Do you use the newer style cards that are supposed to be faster loading such as the Sandisk brand "Ultra II" cards?

Dave


----------



## elfiii

You can still get 256 and 512 meg cards. Sandisk and other "name brand" cards seem to cause fewer problems for me. Once I switched to them from the El Cheapos my problems went away.

I have had problems with my Cuddies in the past. I can tell you now, Non Typical's customer service is as good as it gets. I have sent cameras in four times in the last year and a half. Repairs were never more than $35, and if I sent the camera next day air on Monday I had it back by Friday.


----------



## trailhunter

Dave,

I've used Kodak, Sandisk, Lexar, kingston and seems like another off brand over the last few years.  I will never buy another Kingston or other cheap card as they lasted all of 4 months.  I wasn't even considering them in the cards that went corrupt as they just completely stopped working.  

I'll still occassionally use some of the first kodak and Lexar cards I bought 3 or 4 years ago and they have taken thousands of pictures with no problems.  I've found Sandisk to be good as well, though I've stayed away from the ultra cards for the same reasons you mentioned.  The one gig, sandisk are about perfect for my older cameras.  

th


----------



## Davexx1

I have been looking around here and have not found any of the standard type compact flash cards in any capacity less than 1 gig and those are selling for $30 up.

Is there a good mail order supply where these cards can be ordered and are less expensive than the typical retail outlet?

Thanks, Dave


----------



## trailhunter

Check ebay, just be sure and watch the feedback.  By the way, I just got an RMA number for one of my cuddes and plan on sending it in Monday.  

th


----------



## Handgunner

elfiii said:


> You can still get 256 and 512 meg cards.
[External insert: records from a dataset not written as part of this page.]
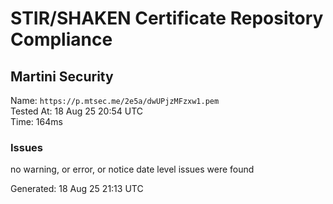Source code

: # STIR/SHAKEN Certificate Repository Compliance

## Martini Security

Name: `https://p.mtsec.me/2e5a/dwUPjzMFzxw1.pem`\
Tested At: 18 Aug 25 20:54 UTC\
Time: 164ms

### Issues

no warning, or error, or notice date level issues were found

Generated: 18 Aug 25 21:13 UTC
Sandisk and other "name brand" cards seem to cause fewer problems for me. Once I switched to them from the El Cheapos my problems went away.
> 
> I have had problems with my Cuddies in the past. I can tell you now, Non Typical's customer service is as good as it gets. I have sent cameras in four times in the last year and a half. Repairs were never more than $35, and if I sent the camera next day air on Monday I had it back by Friday.


$35?  Was that warranty work?  They told me that after the warranty ran out, they charged a flat fee of $110.


----------



## Davexx1

Since I quit using the suspect media card, my trail camera has worked perfectly.  Trouble is now I only have one good standard speed CF media card left and cannot find any replacements here locally.  There are plenty of the newer high speed cards such as the Sandisk brand Ultra II and similar, but no standard speed CF cards can be found.

I searched on line and did find some of the standard speed CF media cards, but they are as expensive as the newer higher speed high capacity cards that I can find plenty of here locally.  Frustrating.

At least I now know my camera is OK.

Dave1


----------



## Davexx1

I just ordered two Sandisk brand standard speed 1gb cards for $24.99 each from Tigerdirect.  I found the cards a few dollars cheaper at another online site but TD is not far from me and they will be shipped today.

http://www.tigerdirect.com/applications/SearchTools/item-details.asp?EdpNo=785023&CatId=376

Dave1


----------



## rip18

I have had really good luck with TigerDirect on hard drives, etc.

One thing to watch out for on eBay is "fake" CF cards.  They are CF cards, but are cheap knock-offs rather than the real McCoy.  SanDisk Extremes seem to be the most commonly "faked" card.  Here is some more info:
http://reviews.ebay.com/FAKE-SanDisk-Extreme-Compact-Flash-Cards-Exposed_W0QQugidZ10000000001456539


----------



## Davexx1

I have been having some conversation with Lexar customer service about these cards that have apparently gone bad.  It seems they may be willing to replace the defective cards because they are within the 5 year waranty period.

I don't have the sales receipts though.  Maybe they can check the serial number and determine the mfg  date and will replace them.  That would be good.   

Dave1


----------